Can you retype the lines of the items below, starting at the line that contains "right hip: (492, 432, -8)" and stopping after the last line of the items, with the pictures left out?

/---

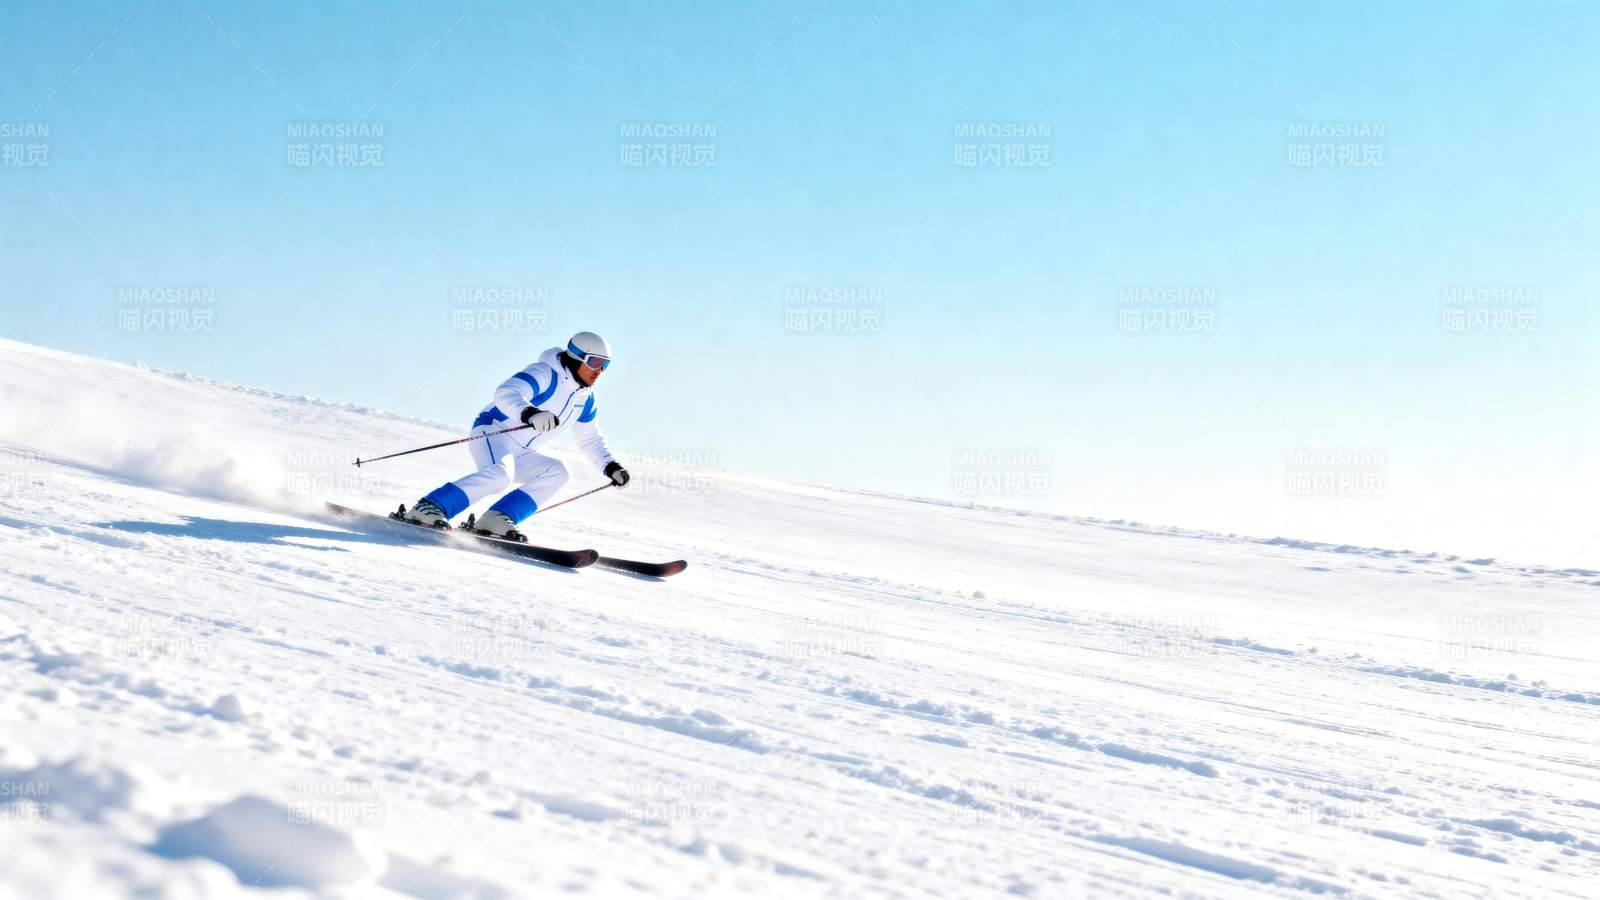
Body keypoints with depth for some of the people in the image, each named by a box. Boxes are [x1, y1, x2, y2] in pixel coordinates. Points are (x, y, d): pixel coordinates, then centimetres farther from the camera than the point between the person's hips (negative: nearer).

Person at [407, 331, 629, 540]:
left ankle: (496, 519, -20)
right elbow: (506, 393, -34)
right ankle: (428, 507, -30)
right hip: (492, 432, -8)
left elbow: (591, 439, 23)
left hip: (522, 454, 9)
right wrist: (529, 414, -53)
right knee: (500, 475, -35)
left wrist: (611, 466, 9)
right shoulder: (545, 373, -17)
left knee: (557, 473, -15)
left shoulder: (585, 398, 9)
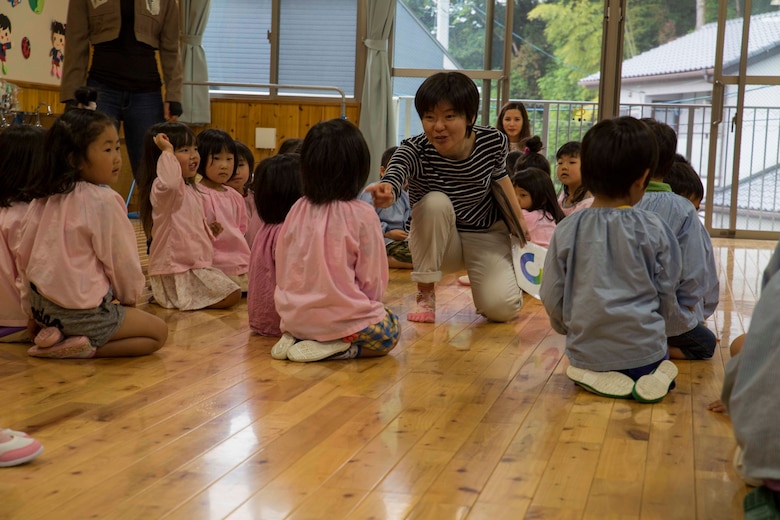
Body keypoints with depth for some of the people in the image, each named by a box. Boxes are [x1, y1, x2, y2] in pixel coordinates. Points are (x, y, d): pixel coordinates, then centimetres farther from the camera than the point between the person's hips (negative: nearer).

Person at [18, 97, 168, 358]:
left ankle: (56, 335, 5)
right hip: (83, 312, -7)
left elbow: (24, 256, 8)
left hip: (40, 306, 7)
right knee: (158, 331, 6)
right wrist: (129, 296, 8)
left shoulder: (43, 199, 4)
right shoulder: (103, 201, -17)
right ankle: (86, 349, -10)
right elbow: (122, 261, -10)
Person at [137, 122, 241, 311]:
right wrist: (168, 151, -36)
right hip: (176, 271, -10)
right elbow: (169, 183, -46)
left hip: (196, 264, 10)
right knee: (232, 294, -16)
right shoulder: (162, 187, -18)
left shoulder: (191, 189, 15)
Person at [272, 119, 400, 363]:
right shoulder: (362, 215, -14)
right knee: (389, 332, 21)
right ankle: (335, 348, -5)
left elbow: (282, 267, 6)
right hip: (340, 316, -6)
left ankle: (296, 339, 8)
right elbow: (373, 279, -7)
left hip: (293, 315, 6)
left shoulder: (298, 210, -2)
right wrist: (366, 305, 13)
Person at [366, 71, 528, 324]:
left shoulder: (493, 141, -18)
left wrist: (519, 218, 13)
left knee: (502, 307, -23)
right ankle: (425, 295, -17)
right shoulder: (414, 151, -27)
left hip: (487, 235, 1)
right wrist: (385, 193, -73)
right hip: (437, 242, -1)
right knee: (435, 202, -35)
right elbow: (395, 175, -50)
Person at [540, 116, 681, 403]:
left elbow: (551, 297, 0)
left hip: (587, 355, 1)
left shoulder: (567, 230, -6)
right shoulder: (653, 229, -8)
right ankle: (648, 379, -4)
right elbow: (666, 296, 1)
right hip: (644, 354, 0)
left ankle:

\---

Response -
right hip: (492, 432, -8)
left elbow: (591, 439, 23)
left hip: (522, 454, 9)
right wrist: (529, 414, -53)
right knee: (500, 475, -35)
left wrist: (611, 466, 9)
right shoulder: (545, 373, -17)
left knee: (557, 473, -15)
left shoulder: (585, 398, 9)
Body keypoints with depth for some of the people in the image, each named by a box. Boxes are [x1, y1, x2, y2] in pixel coordinates. Points are (x, y, d): pixel coordinates, then centimetres farther from the camera than the point between the person's hips (negative: nearer).

Person at [18, 97, 168, 358]:
left ankle: (56, 335, 5)
right hip: (83, 312, -7)
left elbow: (24, 256, 8)
left hip: (40, 306, 7)
right knee: (158, 331, 6)
right wrist: (129, 296, 8)
left shoulder: (43, 199, 4)
right shoulder: (103, 201, -17)
right ankle: (86, 349, -10)
right elbow: (122, 261, -10)
Person at [137, 122, 241, 311]:
right wrist: (168, 151, -36)
right hip: (176, 271, -10)
right elbow: (169, 183, -46)
left hip: (196, 264, 10)
right knee: (232, 294, -16)
right shoulder: (162, 187, -18)
left shoulder: (191, 189, 15)
Person at [272, 119, 400, 363]:
right shoulder: (362, 215, -14)
right knee: (389, 332, 21)
right ankle: (335, 348, -5)
left elbow: (282, 267, 6)
right hip: (340, 316, -6)
left ankle: (296, 339, 8)
right elbow: (373, 279, -7)
left hip: (293, 315, 6)
left shoulder: (298, 210, -2)
right wrist: (366, 305, 13)
Person at [366, 71, 528, 324]:
left shoulder: (493, 141, -18)
left wrist: (519, 218, 13)
left knee: (502, 307, -23)
right ankle: (425, 295, -17)
right shoulder: (414, 151, -27)
left hip: (487, 235, 1)
right wrist: (385, 193, -73)
right hip: (437, 242, -1)
right knee: (435, 202, -35)
right elbow: (395, 175, -50)
Person at [540, 116, 681, 403]:
left elbow: (551, 297, 0)
left hip: (587, 355, 1)
left shoulder: (567, 230, -6)
right shoulder: (653, 229, -8)
right ankle: (648, 379, -4)
right elbow: (666, 296, 1)
right hip: (644, 354, 0)
left ankle:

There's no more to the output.